======== Excerpted data
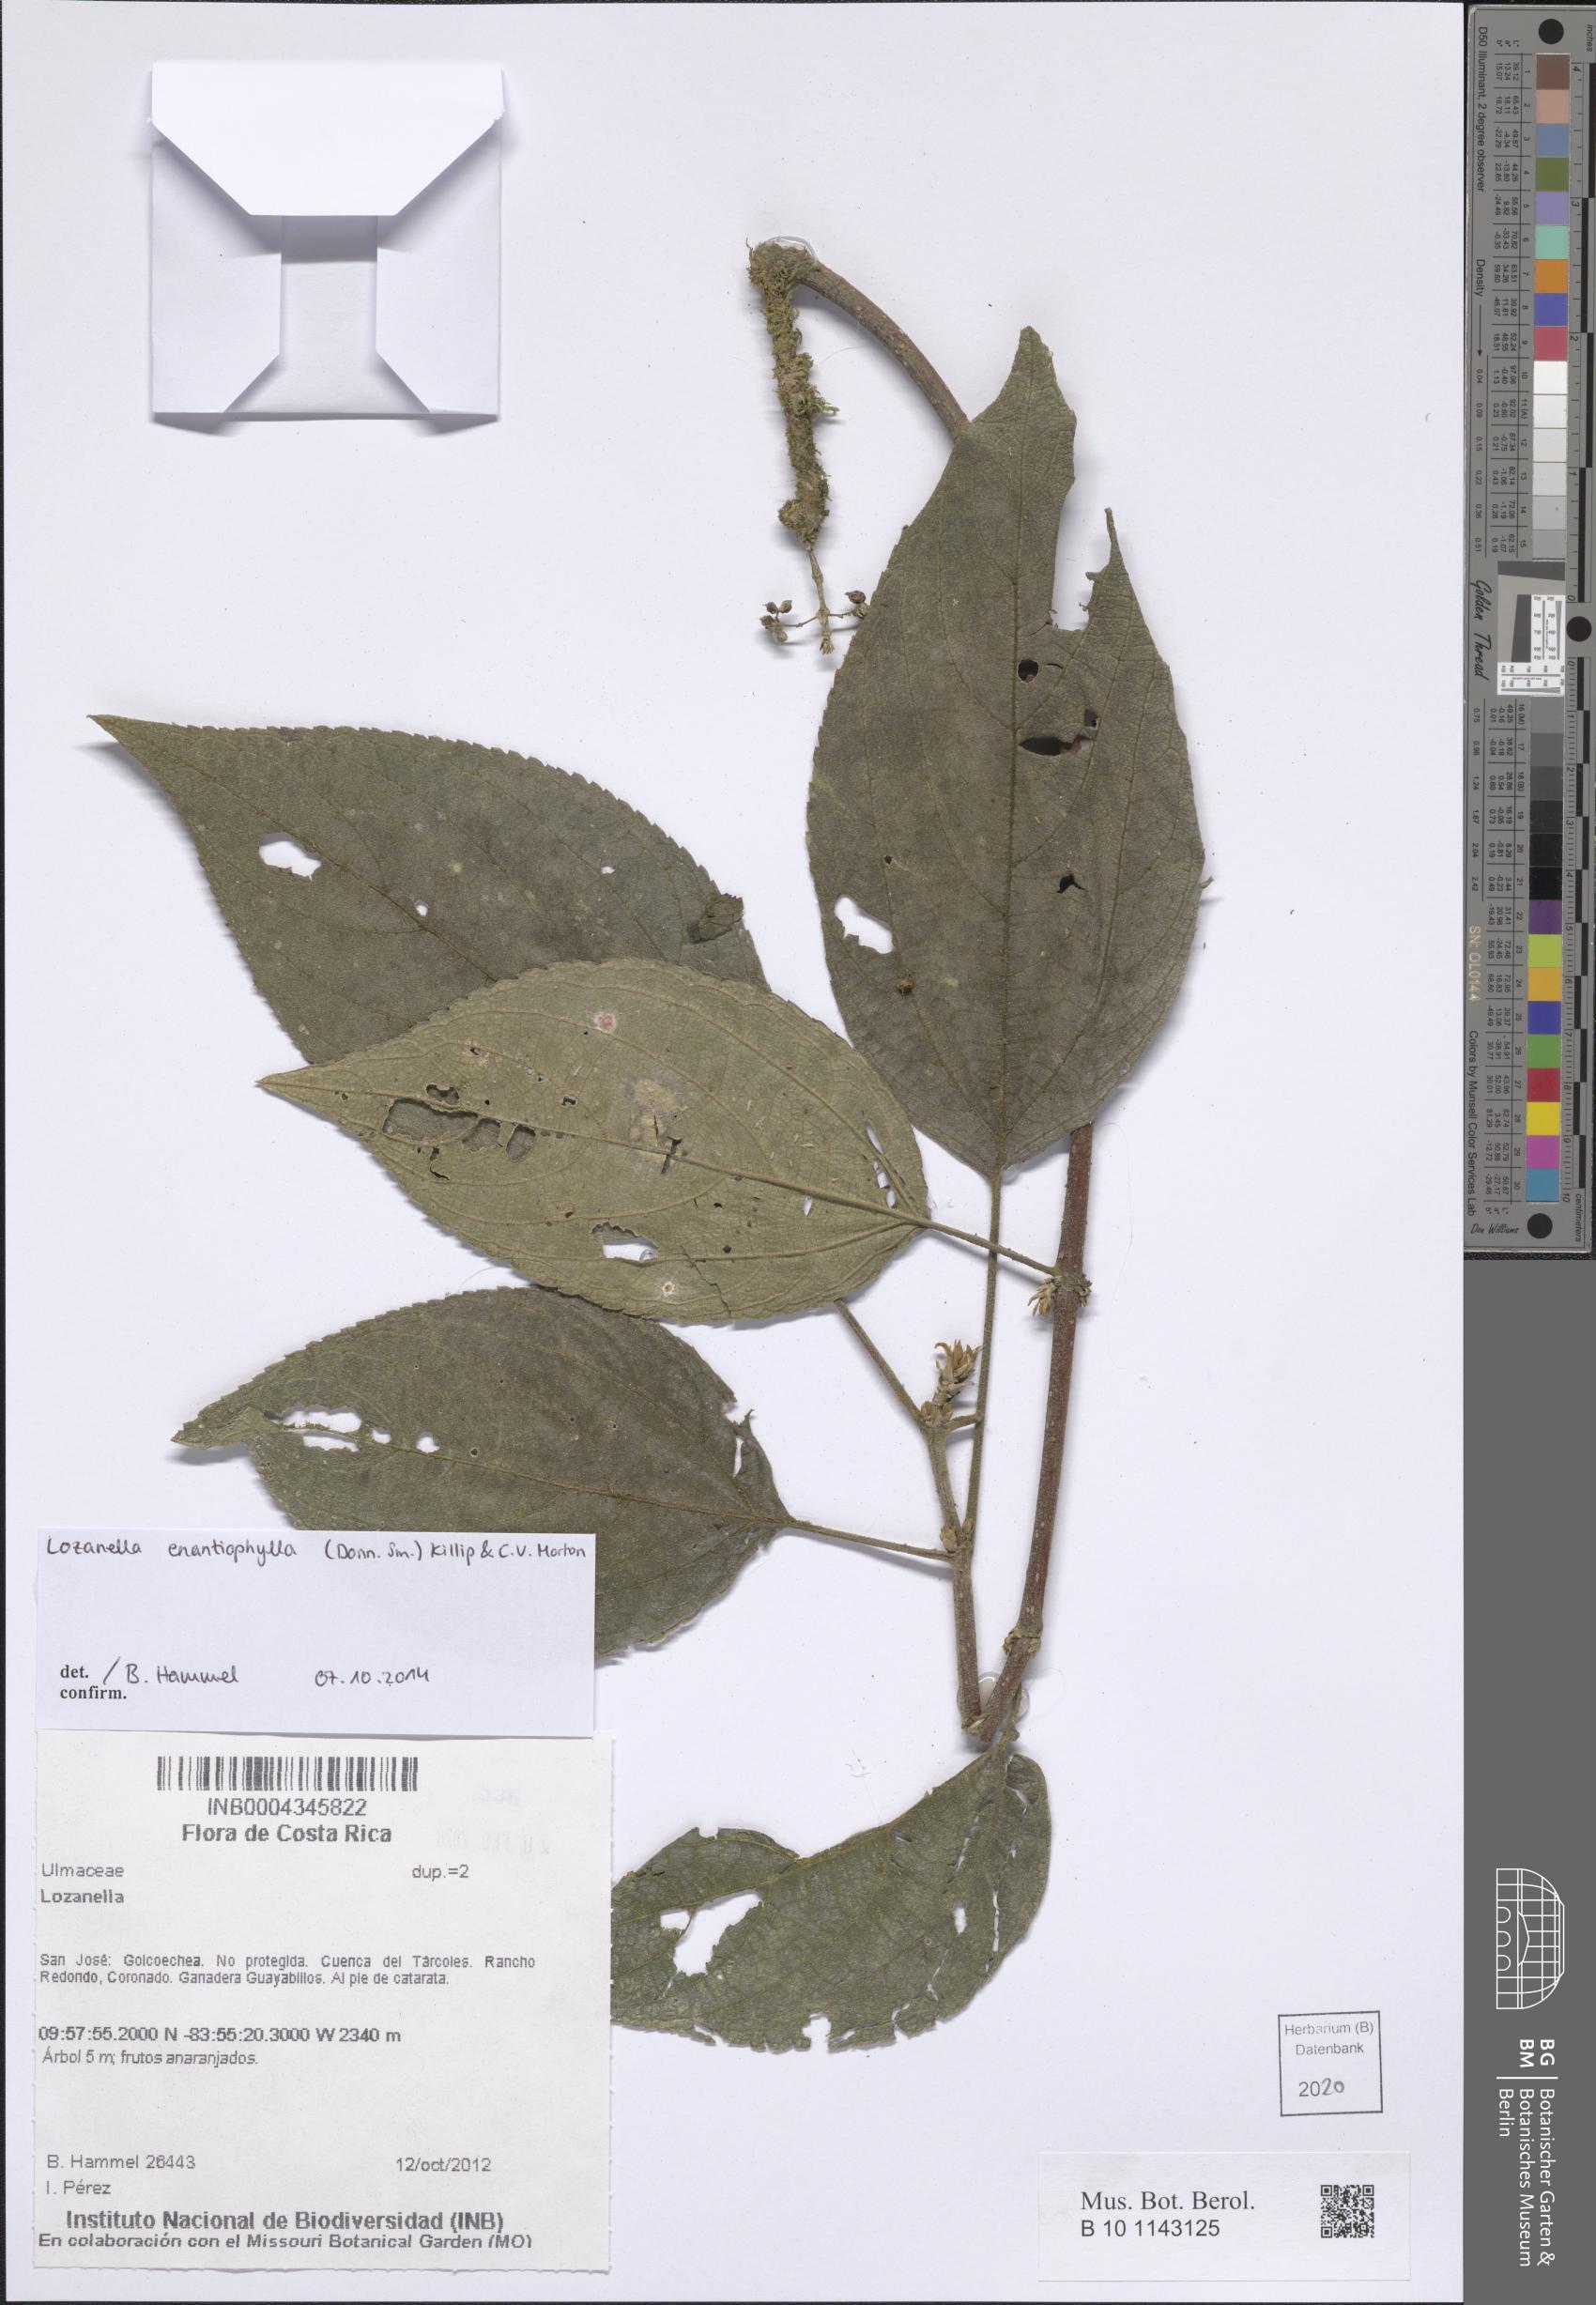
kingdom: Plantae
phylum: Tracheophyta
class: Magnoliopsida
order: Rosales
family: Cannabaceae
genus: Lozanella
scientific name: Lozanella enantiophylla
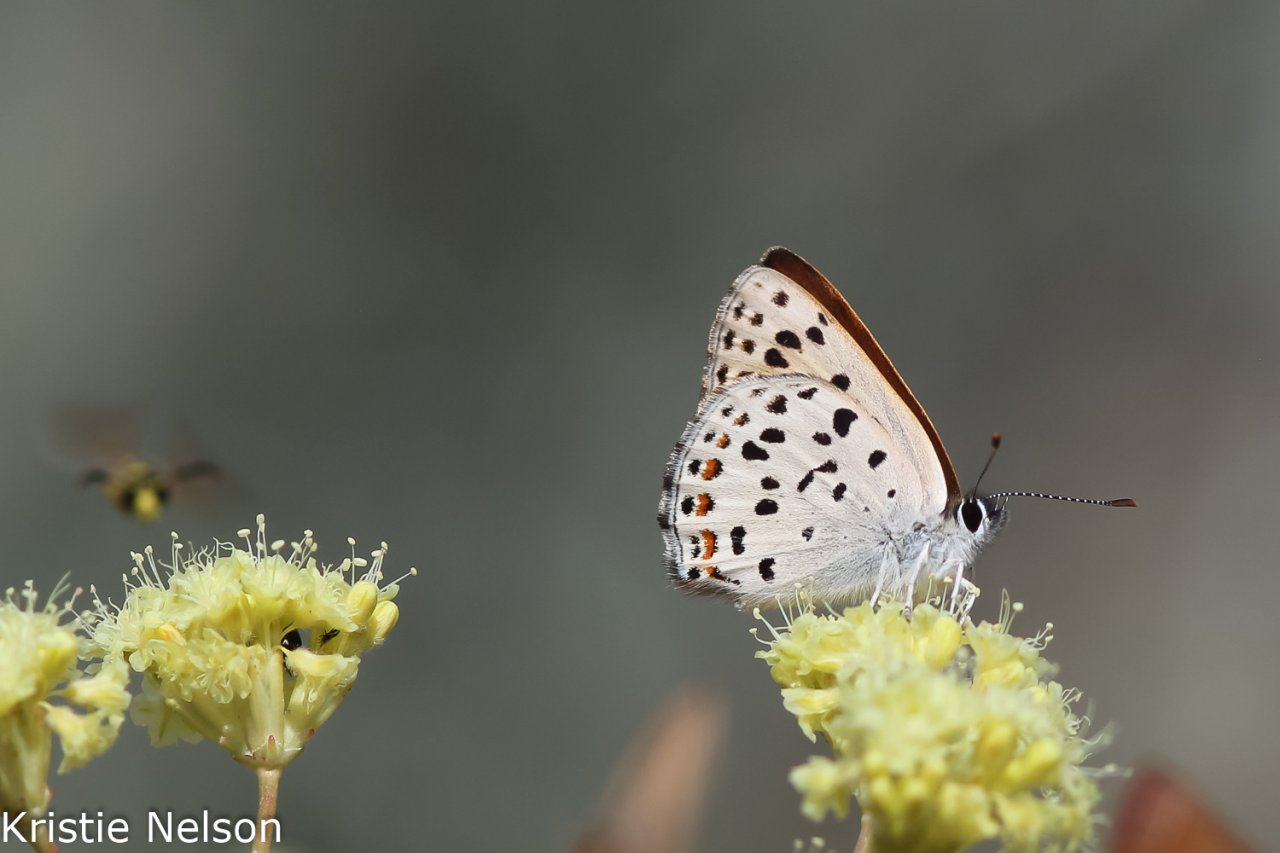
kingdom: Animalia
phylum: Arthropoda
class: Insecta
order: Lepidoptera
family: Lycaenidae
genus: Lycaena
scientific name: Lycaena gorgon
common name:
================
[What is required] Reproduce every text line from the rows above verbatim, omitting the pictures from your output.

[Full solution]
kingdom: Plantae
phylum: Tracheophyta
class: Magnoliopsida
order: Rosales
family: Cannabaceae
genus: Lozanella
scientific name: Lozanella enantiophylla
kingdom: Animalia
phylum: Arthropoda
class: Insecta
order: Lepidoptera
family: Lycaenidae
genus: Lycaena
scientific name: Lycaena gorgon
common name:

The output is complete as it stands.